Task to complete - Only lines holding the word "circle" are wanted from the records; copy all of them.

== Segment start ==

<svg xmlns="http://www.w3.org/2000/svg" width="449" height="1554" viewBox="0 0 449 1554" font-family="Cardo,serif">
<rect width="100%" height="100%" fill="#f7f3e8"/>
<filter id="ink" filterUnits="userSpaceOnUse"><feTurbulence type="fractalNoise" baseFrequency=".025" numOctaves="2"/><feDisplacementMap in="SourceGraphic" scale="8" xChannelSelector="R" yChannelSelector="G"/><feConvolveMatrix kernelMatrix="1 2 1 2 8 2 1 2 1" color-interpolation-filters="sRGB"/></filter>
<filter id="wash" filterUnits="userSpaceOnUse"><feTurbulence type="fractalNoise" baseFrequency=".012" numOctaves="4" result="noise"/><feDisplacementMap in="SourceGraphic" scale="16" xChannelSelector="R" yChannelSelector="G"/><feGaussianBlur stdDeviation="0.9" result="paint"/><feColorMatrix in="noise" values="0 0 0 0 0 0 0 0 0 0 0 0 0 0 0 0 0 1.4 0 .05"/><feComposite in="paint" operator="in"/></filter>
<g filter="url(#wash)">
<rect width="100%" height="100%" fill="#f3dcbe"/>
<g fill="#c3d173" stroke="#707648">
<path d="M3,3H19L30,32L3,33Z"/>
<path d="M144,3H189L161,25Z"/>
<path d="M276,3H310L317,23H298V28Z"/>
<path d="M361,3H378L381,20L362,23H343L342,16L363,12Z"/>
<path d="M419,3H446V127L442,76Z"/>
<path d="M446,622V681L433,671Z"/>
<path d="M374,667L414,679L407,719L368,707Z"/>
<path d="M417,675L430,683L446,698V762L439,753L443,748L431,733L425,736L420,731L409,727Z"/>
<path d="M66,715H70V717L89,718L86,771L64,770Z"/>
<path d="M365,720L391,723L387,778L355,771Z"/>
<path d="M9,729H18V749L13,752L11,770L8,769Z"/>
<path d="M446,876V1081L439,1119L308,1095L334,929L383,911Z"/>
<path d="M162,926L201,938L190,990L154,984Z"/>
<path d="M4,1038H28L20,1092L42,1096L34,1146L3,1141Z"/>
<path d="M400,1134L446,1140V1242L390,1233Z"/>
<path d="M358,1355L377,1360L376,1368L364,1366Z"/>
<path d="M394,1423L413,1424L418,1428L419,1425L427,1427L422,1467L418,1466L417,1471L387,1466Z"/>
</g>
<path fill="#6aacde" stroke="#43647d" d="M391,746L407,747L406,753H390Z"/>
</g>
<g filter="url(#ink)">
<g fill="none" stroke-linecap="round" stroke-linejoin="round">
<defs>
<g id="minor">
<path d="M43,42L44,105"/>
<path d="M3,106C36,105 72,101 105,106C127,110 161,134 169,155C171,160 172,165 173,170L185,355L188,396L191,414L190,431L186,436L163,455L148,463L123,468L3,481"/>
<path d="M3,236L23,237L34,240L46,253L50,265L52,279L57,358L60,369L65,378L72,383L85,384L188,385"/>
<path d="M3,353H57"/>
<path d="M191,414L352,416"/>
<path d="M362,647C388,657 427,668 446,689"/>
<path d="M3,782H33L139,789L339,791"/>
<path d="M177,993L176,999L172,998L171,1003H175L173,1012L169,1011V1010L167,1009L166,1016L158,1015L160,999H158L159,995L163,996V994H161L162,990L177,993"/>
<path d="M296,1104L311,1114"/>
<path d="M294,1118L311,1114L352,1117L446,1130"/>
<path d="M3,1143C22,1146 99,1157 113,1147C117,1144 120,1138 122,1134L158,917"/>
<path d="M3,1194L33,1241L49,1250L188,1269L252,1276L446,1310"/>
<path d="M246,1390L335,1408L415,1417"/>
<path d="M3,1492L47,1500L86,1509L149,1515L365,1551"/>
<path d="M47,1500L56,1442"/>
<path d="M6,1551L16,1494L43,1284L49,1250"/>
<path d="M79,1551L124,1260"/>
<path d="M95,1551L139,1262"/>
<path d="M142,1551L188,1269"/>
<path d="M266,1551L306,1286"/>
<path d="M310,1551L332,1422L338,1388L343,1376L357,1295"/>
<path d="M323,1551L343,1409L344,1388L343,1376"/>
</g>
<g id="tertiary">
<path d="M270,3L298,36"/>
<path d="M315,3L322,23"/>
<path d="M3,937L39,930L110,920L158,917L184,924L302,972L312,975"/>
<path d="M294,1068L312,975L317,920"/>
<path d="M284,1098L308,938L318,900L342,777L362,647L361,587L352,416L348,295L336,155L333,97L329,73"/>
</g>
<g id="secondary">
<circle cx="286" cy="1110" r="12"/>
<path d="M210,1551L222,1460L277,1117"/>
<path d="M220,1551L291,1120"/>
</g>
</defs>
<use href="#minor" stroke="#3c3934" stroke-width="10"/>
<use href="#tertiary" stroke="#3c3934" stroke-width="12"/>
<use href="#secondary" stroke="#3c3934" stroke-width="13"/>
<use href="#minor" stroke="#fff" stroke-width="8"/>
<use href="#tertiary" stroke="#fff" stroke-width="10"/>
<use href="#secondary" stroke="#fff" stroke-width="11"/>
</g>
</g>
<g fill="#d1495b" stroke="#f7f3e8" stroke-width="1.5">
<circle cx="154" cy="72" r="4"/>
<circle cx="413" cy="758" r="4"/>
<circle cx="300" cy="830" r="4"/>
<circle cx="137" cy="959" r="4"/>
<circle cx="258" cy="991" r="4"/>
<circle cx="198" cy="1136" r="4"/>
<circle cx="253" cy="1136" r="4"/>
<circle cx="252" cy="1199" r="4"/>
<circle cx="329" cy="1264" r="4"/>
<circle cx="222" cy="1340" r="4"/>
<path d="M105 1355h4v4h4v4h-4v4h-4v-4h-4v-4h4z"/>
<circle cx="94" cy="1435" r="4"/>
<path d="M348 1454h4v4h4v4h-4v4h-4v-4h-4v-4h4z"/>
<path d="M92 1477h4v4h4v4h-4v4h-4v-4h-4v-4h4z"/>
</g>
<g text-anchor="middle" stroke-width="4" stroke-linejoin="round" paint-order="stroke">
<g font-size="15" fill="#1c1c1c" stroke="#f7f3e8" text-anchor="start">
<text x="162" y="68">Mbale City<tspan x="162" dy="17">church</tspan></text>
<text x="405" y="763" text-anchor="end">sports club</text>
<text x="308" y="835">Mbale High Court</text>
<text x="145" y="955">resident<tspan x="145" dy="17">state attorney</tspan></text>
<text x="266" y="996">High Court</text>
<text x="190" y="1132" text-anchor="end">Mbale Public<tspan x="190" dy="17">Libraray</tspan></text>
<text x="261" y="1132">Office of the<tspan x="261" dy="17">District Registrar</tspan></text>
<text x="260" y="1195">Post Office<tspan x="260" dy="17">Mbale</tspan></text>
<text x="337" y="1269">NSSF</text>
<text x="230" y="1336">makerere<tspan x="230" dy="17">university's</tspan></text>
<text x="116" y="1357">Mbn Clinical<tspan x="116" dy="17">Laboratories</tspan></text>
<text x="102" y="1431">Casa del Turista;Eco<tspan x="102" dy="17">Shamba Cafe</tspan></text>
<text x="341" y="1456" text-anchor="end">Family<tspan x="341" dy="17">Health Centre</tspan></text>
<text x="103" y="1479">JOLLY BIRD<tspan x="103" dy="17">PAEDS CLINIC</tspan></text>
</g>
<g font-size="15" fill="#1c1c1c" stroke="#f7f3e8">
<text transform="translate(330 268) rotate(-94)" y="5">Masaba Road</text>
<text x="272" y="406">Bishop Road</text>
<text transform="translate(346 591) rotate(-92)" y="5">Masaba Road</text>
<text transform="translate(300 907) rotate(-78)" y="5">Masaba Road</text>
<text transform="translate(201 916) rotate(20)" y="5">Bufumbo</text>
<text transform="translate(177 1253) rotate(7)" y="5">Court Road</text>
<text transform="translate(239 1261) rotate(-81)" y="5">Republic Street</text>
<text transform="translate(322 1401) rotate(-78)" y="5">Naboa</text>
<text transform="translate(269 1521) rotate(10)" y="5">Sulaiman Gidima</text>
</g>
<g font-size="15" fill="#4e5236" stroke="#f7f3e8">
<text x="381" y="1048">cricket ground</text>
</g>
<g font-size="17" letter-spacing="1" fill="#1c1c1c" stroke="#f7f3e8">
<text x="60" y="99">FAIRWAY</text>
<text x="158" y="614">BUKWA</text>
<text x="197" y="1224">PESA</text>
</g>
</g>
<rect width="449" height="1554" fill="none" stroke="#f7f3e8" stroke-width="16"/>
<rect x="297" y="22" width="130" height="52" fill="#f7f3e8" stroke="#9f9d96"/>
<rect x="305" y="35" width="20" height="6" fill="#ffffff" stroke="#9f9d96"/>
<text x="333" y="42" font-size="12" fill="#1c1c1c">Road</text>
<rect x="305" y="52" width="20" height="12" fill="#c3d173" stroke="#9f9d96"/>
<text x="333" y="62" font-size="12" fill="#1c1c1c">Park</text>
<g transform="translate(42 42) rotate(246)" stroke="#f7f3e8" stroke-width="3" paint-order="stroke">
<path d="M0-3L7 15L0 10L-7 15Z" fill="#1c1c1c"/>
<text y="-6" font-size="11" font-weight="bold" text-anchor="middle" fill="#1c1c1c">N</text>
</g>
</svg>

== Segment end ==

Result of the exercise -
<circle cx="286" cy="1110" r="12"/>
<circle cx="154" cy="72" r="4"/>
<circle cx="413" cy="758" r="4"/>
<circle cx="300" cy="830" r="4"/>
<circle cx="137" cy="959" r="4"/>
<circle cx="258" cy="991" r="4"/>
<circle cx="198" cy="1136" r="4"/>
<circle cx="253" cy="1136" r="4"/>
<circle cx="252" cy="1199" r="4"/>
<circle cx="329" cy="1264" r="4"/>
<circle cx="222" cy="1340" r="4"/>
<circle cx="94" cy="1435" r="4"/>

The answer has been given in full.